Psaume dans la ville

S'arrêter, goûter une parole

Seigneur, je t'appelle : accours vers moi !
Écoute mon appel quand je crie vers toi !
Que ma prière devant toi s'élève comme un encens,
et mes mains, comme l'offrande du soir.

Mets une garde à mes lèvres Seigneur,
veille au seuil de ma bouche.
Ne laisse pas mon coeur pencher vers le mal
ni devenir complice des hommes malfaisants.

Jamais je ne goûterai leurs plaisirs :
que le juste me reprenne et me corrige avec bonté.
Que leurs parfums, ni leurs poisons, ne touchent ma tête !
Ils font du mal : je me tiens en prière.


Voici leurs juges précipités contre le roc,
eux qui prenaient plaisir à m'entendre dire ;
« Comme un sol qu'on retourne et défonce,
nos os sont dispersés à la gueule des enfers ! »
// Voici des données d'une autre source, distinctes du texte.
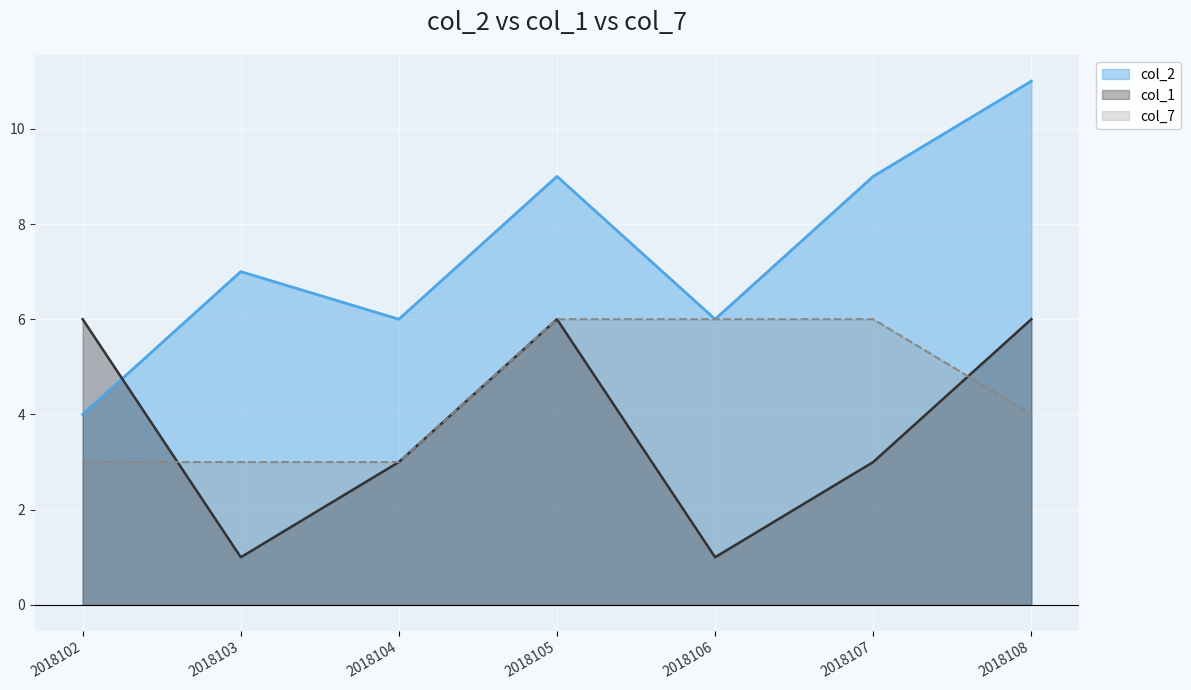

How many interior local peaks does the col_1 series have?

1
Je regarde vers toi, Seigneur, mon Maître ;
tu es mon refuge : épargne ma vie !
Garde-moi du filet qui m'est tendu,
des embûches qu'ont dressées les malfaisants.

Les impies tomberont dans leur piège ;
seul, moi, je passerai.

Sœur Véronique Margron

Méditation

Sœur Véronique Margron

En chacun se tient une pente fragile, là où nous pouvons pencher vers le mal. Comment reconnaître ces circonstances de la vie où monter la garde demande plus de veille, d’attention ?
Le priant répond : ce n’est pas possible seul. Pas sans en appeler à mon Dieu qui écoute mon appel quand je fais monter vers lui ma supplication.
Pour espérer ne pas céder au mal, il me faut pouvoir être sûre de la parole qui fait vivre, l’avoir goûtée dans ma chair. Elle qui dit la vérité de mon être et ne peut tricher.
Goûter en sa chair la parole qui construit du sens pour ma vie, qui lui offre un orient. Le contraire de ce que fait le serpent (*) qui sème le trouble sur qui est Dieu. Il veut faire croire à un dieu jaloux de sa place. Un dieu sadique qui donne du pouvoir à l’homme mais lui refuserait de l’exercer.

Ne pas céder au tentateur, qui est aussi une part de nous-même, demande d’éduquer et d’entraîner notre oreille. Car l’ouïe est un sens fragile. Nous pouvons douter de ce que nous avons entendu. Voir paraît plus rassurant : on croit toucher. C’est pourtant par l’écoute que nous devenons des humains. Celle qui nous rend attentifs à l’autre : l’enfant qui pleure, la femme apeurée, l’homme inquiet. L’écoute de ce qui ne trouve pas le chemin des mots pour se dire, mais est bien là et se pressent dans le soin de la relation. Écoute silencieuse et priante du cri du monde.
En ce temps de Noël qui s’achève, où le Verbe s’est fait chair, venons écouter une naissance radicalement neuve. Elle nous propose de ne pas repartir - à l’instar des mages - par le même chemin. Mais d’ouvrir un nouveau passage, arrimés les uns avec les autres à sa parole de vie.